**Information:**
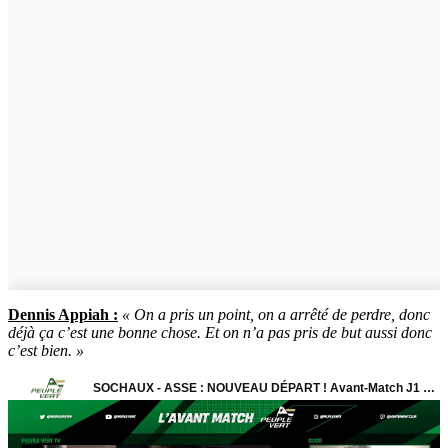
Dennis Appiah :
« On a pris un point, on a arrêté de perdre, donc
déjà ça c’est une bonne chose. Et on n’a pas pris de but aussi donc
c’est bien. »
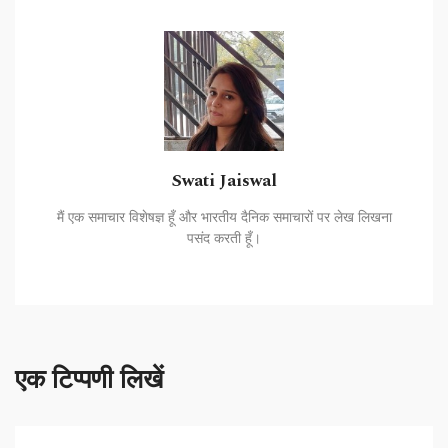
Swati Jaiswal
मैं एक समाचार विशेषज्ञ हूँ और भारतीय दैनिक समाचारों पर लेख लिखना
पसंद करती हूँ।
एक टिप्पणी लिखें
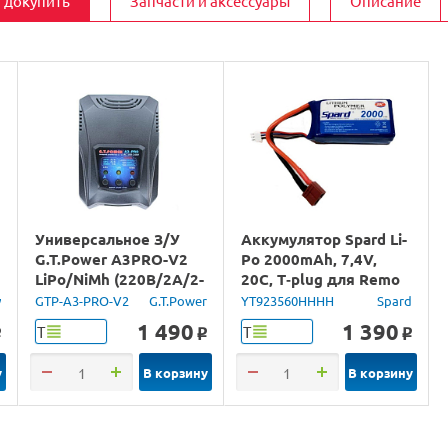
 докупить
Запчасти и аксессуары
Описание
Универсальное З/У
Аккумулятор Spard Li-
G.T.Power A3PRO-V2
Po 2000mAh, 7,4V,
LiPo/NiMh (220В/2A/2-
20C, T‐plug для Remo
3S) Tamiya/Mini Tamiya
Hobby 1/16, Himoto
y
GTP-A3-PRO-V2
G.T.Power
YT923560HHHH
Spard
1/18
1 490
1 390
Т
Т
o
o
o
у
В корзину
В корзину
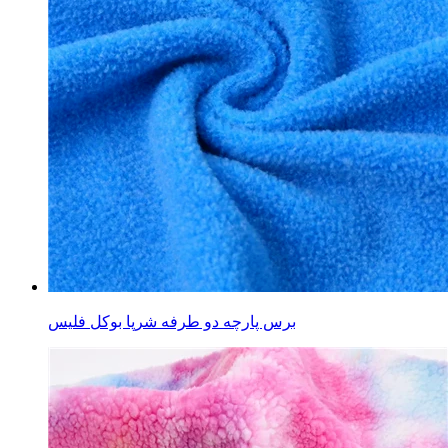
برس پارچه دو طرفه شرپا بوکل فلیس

==

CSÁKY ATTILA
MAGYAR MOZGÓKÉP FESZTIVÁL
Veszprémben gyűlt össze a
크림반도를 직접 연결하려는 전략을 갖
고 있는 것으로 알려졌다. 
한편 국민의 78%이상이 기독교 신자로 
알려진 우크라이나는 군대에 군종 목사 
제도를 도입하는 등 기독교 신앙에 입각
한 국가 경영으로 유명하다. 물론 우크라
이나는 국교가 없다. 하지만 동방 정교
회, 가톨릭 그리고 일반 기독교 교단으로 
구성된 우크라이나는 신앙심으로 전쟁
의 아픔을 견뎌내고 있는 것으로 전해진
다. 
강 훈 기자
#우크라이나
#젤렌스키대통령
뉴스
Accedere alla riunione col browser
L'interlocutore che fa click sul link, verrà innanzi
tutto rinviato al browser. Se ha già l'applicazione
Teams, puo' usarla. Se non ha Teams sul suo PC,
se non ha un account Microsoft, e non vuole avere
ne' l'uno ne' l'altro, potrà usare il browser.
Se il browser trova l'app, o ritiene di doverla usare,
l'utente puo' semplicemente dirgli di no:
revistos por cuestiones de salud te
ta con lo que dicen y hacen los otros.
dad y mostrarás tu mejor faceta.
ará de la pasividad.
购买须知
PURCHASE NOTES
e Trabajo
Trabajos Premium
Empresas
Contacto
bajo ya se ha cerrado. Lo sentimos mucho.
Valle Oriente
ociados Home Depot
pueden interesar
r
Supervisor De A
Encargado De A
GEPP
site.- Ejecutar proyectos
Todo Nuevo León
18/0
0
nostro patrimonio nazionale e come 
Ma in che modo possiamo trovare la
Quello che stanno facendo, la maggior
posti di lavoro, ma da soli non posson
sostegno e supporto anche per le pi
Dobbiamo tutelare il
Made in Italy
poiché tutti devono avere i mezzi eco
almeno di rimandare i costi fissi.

* * *

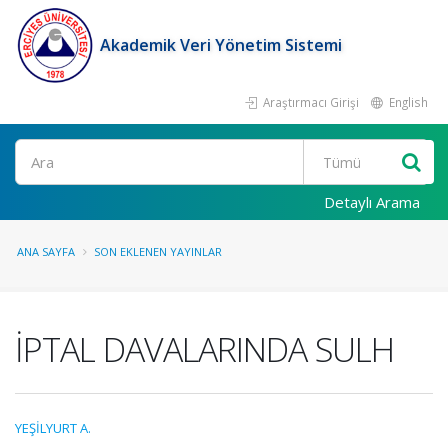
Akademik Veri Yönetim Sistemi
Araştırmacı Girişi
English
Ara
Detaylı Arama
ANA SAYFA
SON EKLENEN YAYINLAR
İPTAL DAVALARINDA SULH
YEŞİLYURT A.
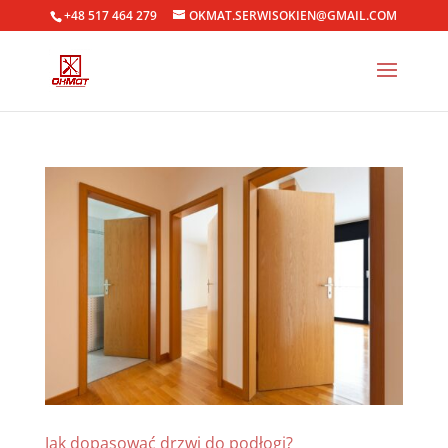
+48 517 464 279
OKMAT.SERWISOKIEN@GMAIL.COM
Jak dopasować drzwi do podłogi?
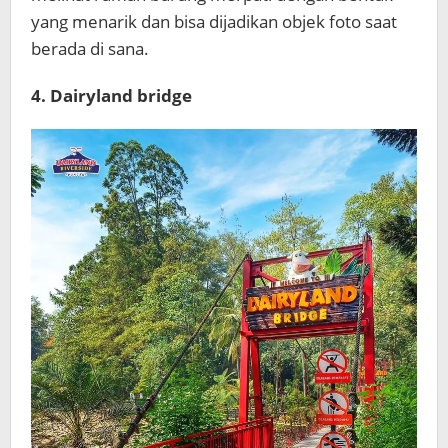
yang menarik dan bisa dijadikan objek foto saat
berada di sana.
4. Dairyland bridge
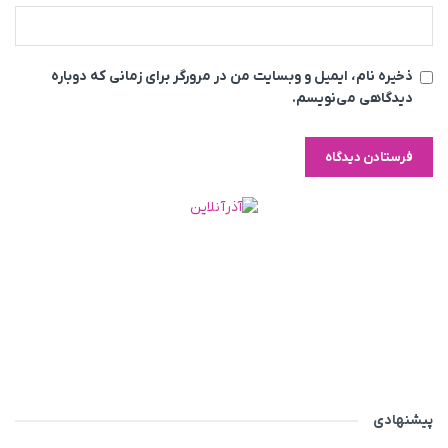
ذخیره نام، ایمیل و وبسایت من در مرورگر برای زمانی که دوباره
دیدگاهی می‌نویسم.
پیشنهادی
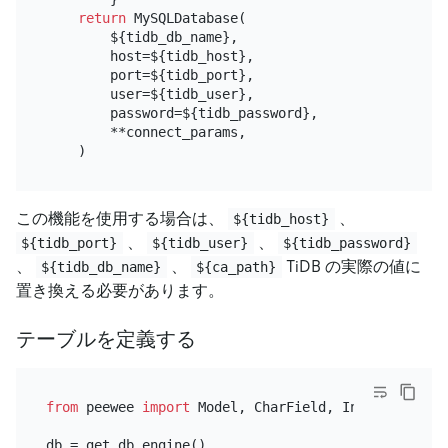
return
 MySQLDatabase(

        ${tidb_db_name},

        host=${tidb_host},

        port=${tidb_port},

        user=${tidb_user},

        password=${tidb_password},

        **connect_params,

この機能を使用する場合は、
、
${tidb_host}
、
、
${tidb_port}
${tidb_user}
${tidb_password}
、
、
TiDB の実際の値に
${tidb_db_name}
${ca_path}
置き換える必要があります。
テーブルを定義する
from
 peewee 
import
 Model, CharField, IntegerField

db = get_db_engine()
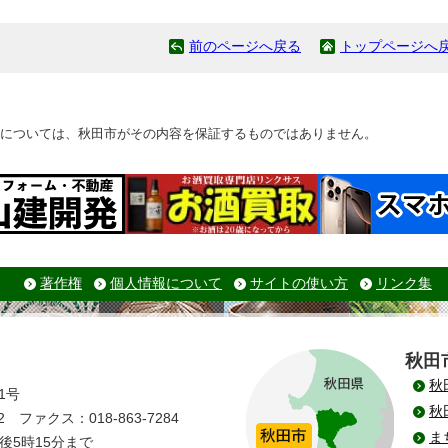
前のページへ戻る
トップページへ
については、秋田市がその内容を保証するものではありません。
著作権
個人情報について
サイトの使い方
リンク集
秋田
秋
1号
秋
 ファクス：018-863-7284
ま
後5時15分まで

**Assigned task:**
Return each line in the records above that contains the string "usare".

**Answer section:**
ne' l'uno ne' l'altro, potrà usare il browser.
Se il browser trova l'app, o ritiene di doverla usare,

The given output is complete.